The notion that the Framers of the Constitution intended to allow a minority in the U.S. Senate to exercise a veto power over legislation and presidential appointments is not only profoundly undemocratic, it is also a myth. The overwhelming trend of law review articles have assumed that because the Constitution grants to each house the power to make its own rules, the Senate filibuster rule is immune from constitutional attack. This Article takes an opposite position based on the often overlooked history of the filibuster, the text of the Constitution and the relevant court precedents which demonstrate that the constitutionality of the Senate filibuster rule is not, as many have assumed, a political question that is beyond the jurisdiction of the federal courts..
This Article proceeds in four parts. Part I traces the history of the filibuster, documents the recent surge in filibusters and explains why the rules of the Senate, including the filibuster rule, cannot be amended by a simple majority vote as can the rules of the House of Representatives. The Senate filibuster rule is responsible for much of the partisan gridlock in Congress, and has replaced majority rule with a tyranny of the minority. The Senate is incapable of reforming its rules for the same reasons that state legislatures and Congress refused to reform of the apportionment of state legislative and congressional districts. If reform is to come, it will not come from within the Senate ,and can only come from the courts as occurred in the case of congressional and state legislative districts, the one-house veto, and the line-item veto cases.
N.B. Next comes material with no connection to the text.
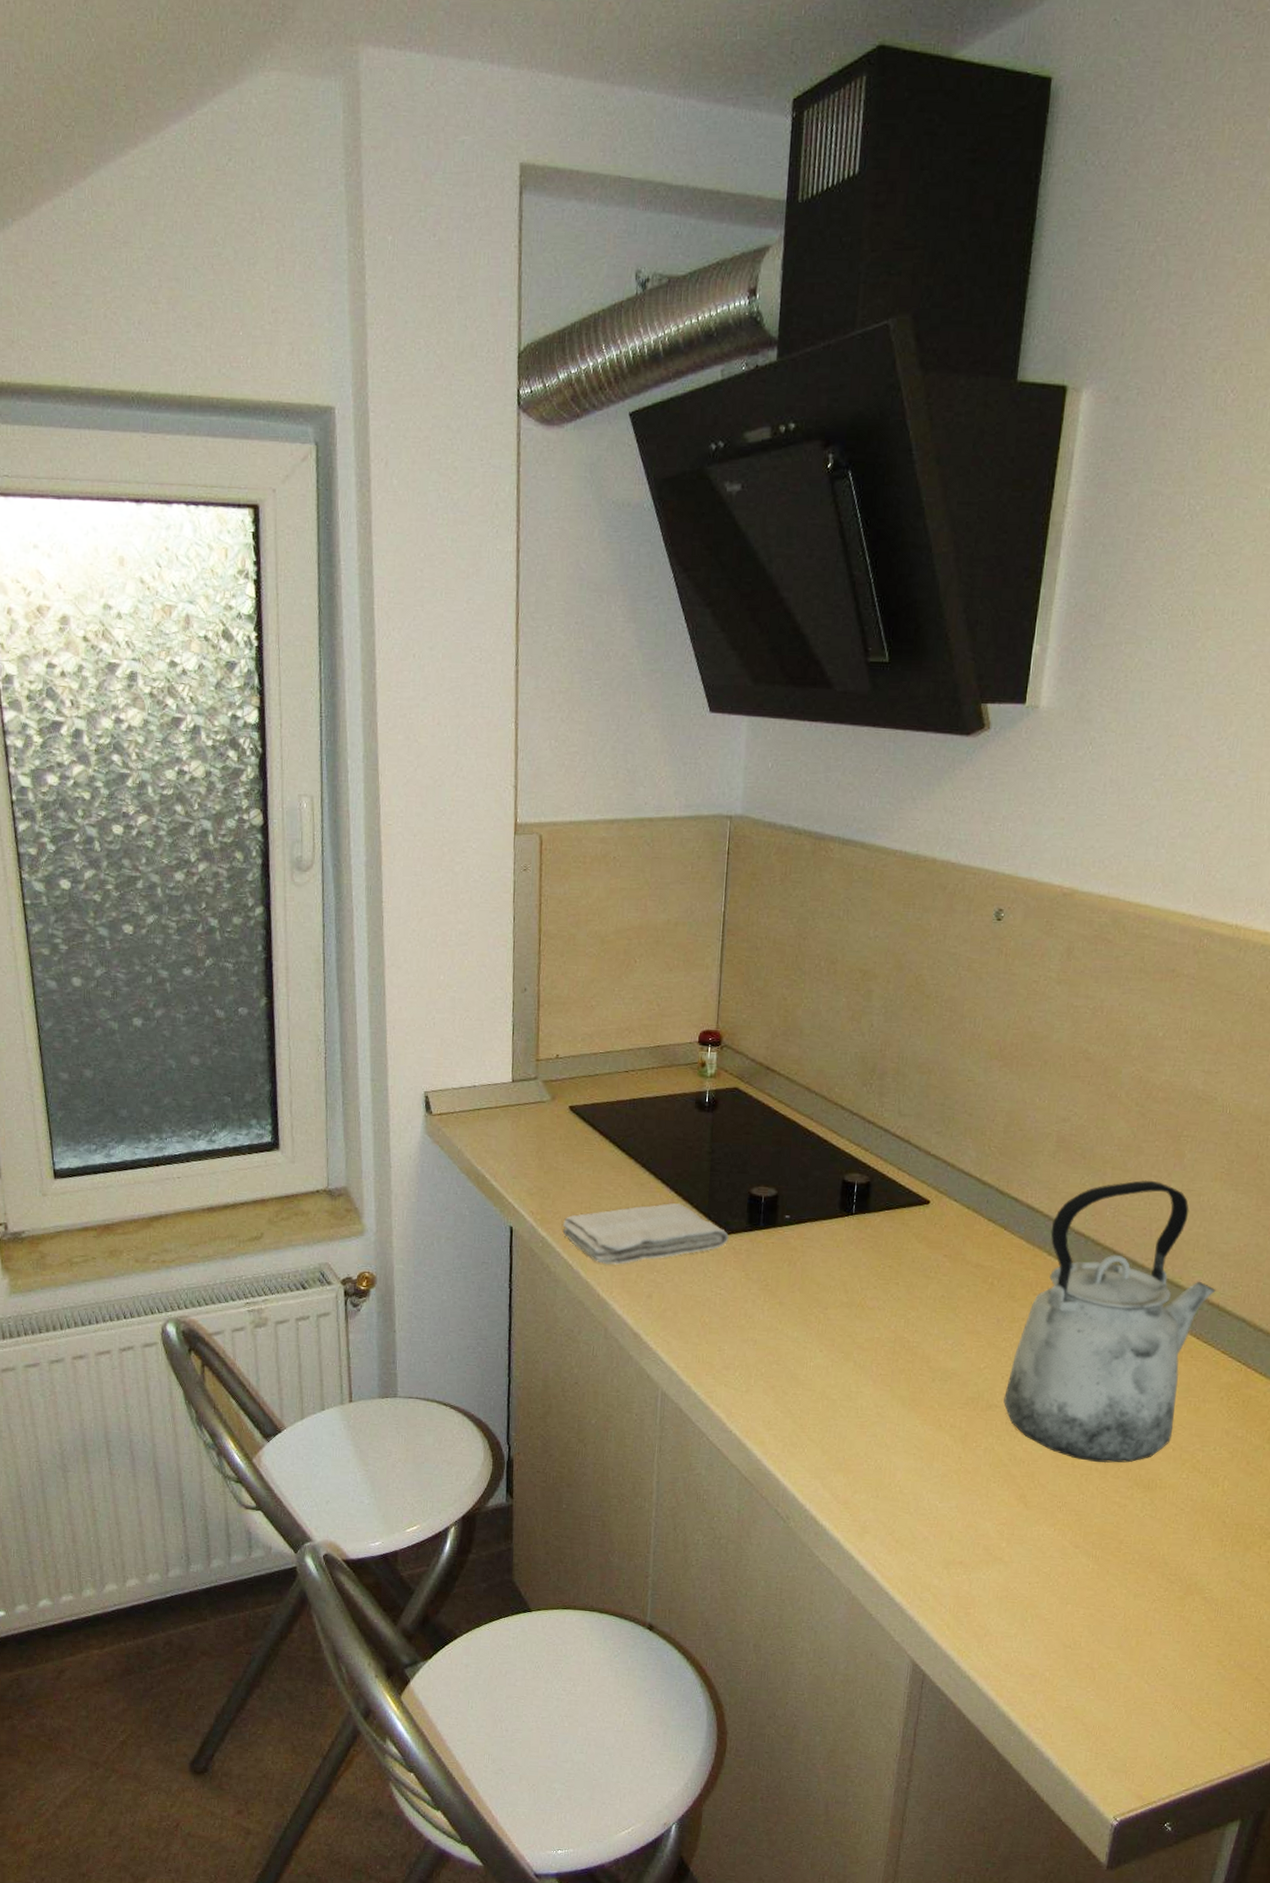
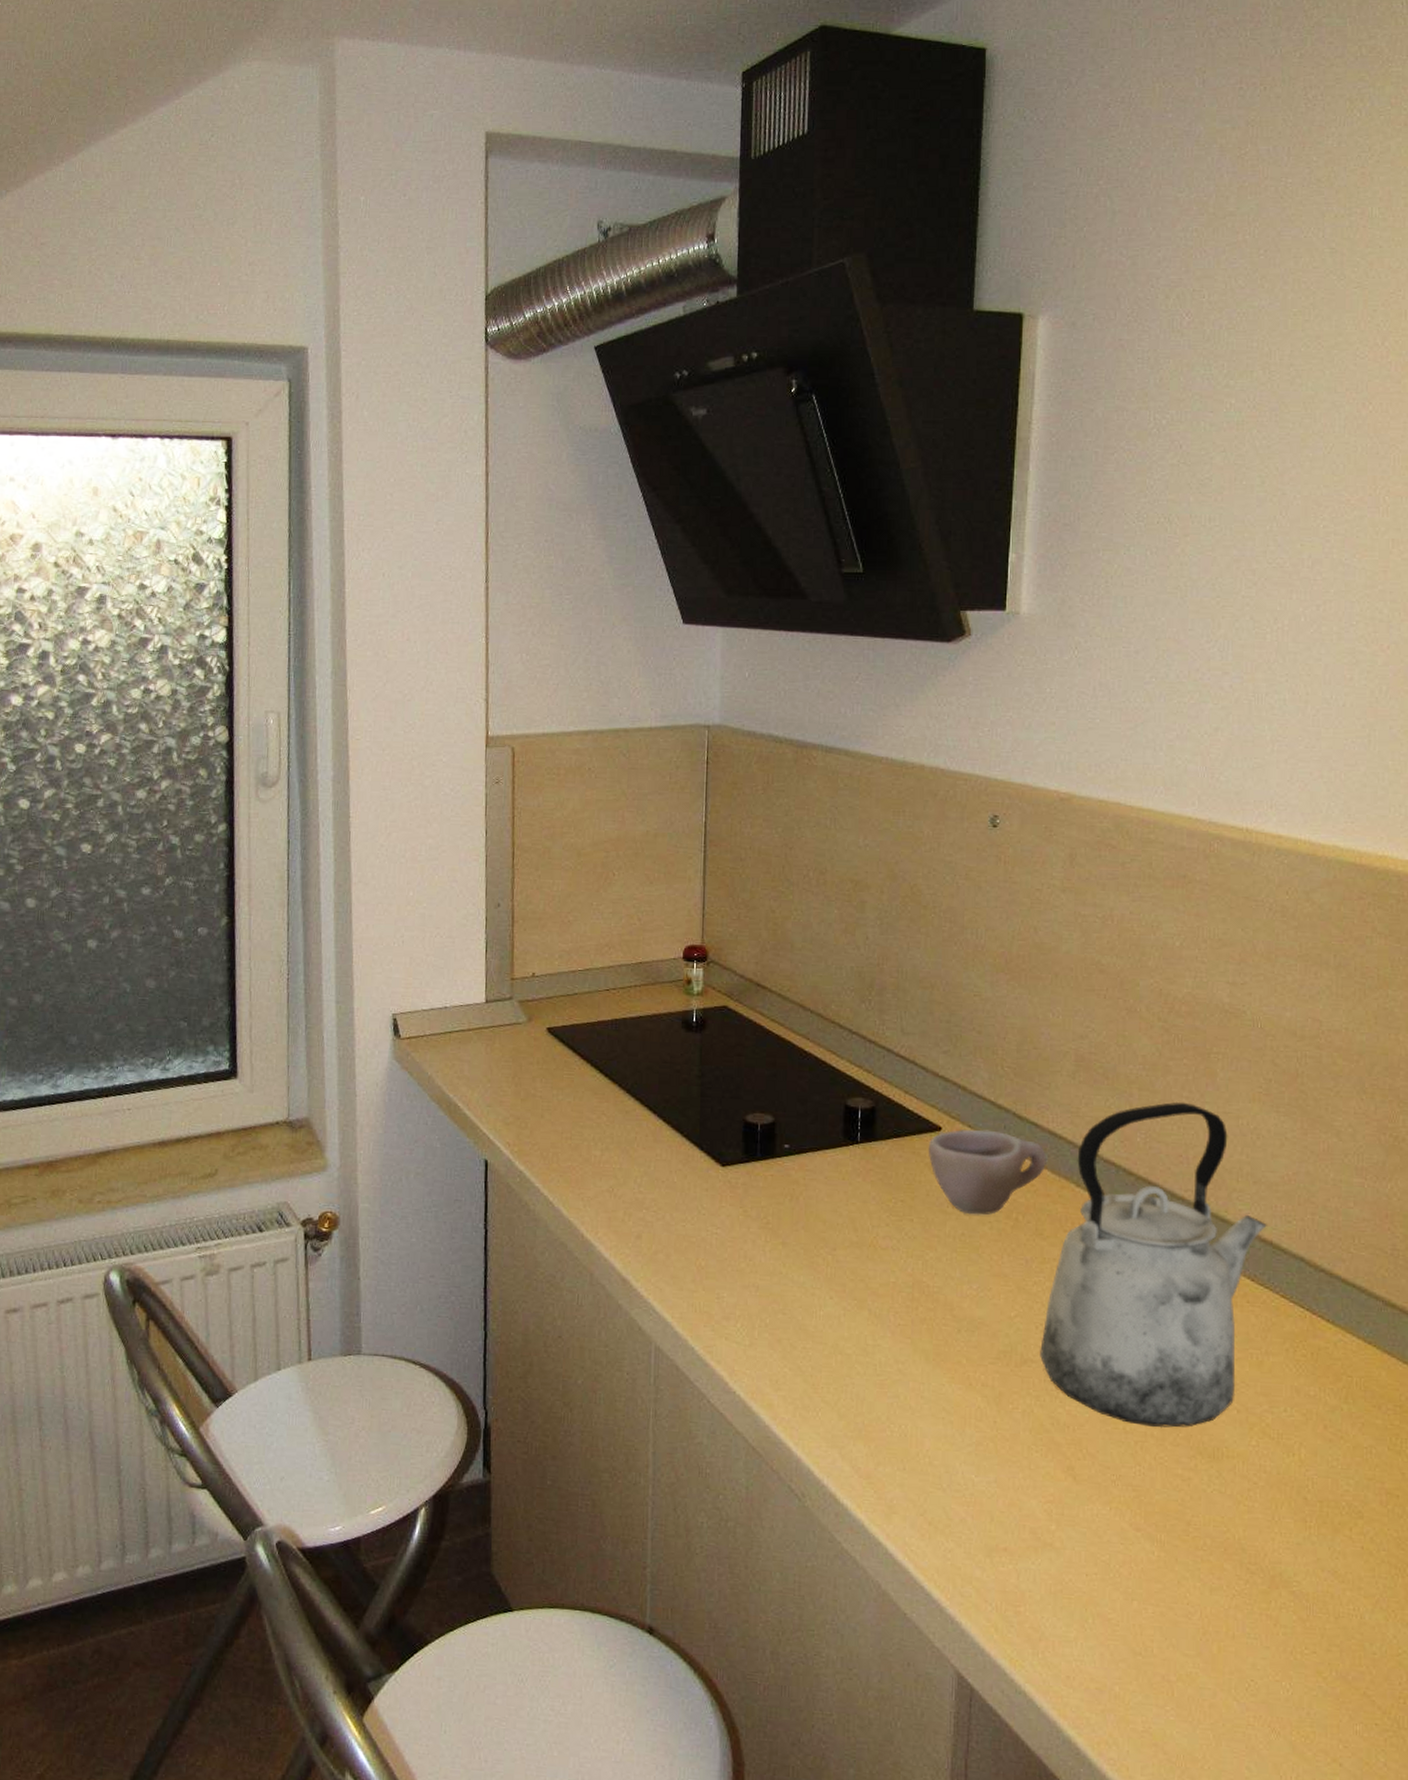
washcloth: present [563,1203,729,1265] -> none [542,1132,724,1202]
cup: none [916,1203,1023,1280] -> present [928,1129,1046,1216]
Part II examines the historical evidence that reveals that there was no “right” of unlimited debate at the time the Constitution was adopted and that the filibuster is nothing more than an unintended consequence of a decision by the Senate to delete the previous question motion from its rules in 1806. That decision was based on the naïve assumption that the rule was unnecessary because Senators were gentlemen who would never attempt to obstruct the business of the Senate by abusing the privilege of debate. This Part examines the filibuster in the light of the debates at the Federal Convention, the Federalists Papers and the express language of Article I the Constitution all of which were premised on the democratic principle of majority rule. When the Framers of the Constitution intended to condition action on a vote or more than a simple majority of the House or Senate, they did so expressly in six carefully defined exceptions—and significantly rejected the only proposals at the Federal Convention that would have prohibited a simple majority from passing legislation prior to its presentation to the President. Although defenders of the filibuster argue that the Constitution gives each house the power to make its own rules, this power is not absolute. The Supreme Court ruled over a century ago that this rule-making power does not include the power to adopt rules that violate other provisions of the Constitution. Finally, this Part also argues that Senate Rule V, which provides that the rules of the Senate to continue from one Senate to the next and prohibits the Senate from amending its own rules without a two-thirds vote, is also unconstitutional.
In Part III, I confront the skeptics who contend that the federal courts are barred by the separation of powers and the political question doctrines from ruling on the merits of the constitutionality of the rules of the Senate. The Supreme Court ruled in 1892, however, that the question of whether a House rule violated other provisions of the Constitution was a matter for the federal courts. Part III also addresses the issue of standing on which previous challenges to the Senate filibuster rule have foundered. This Part demonstrates that there are a number of potential plaintiffs with standing, including the Vice President, sitting members of the Senate and the House, individuals who would have been direct beneficiaries of measures that passed the House but died in the Senate, presidential appointees whose nominations were denied a confirmation vote as a result of actual or threatened filibusters, and organizations such as Common Cause. These individuals and entities have all been directly injured and would have standing to challenge the Senate filibuster rule. Part III also explains that the courts are fully capable of granting complete relief without “rewriting” the rules of the Senate, simply by the entry of a declaratory judgment declaring the supermajority vote portions of Rule XXII unconstitutional.
Part IV address the common arguments espoused in favor of the filibuster, such as the contention that it prevents the passage of hastily adopted legislation, promotes compromise, and prevents the “tyranny of the majority.” I also address the unfounded contentions that “we have always had a filibuster” and “it’s only a rule of procedure.” Lastly, I answer the argument that the “remedial discretion” doctrine, a doctrine unique to the U.S. Court of Appeals for the D.C. Circuit, would doom any legal challenge to the filibuster.
The filibuster is unconstitutional. The arguments to the contrary are weak. And the courts have both the power and duty to strike down the Senate Rules that conflict with the Constitution.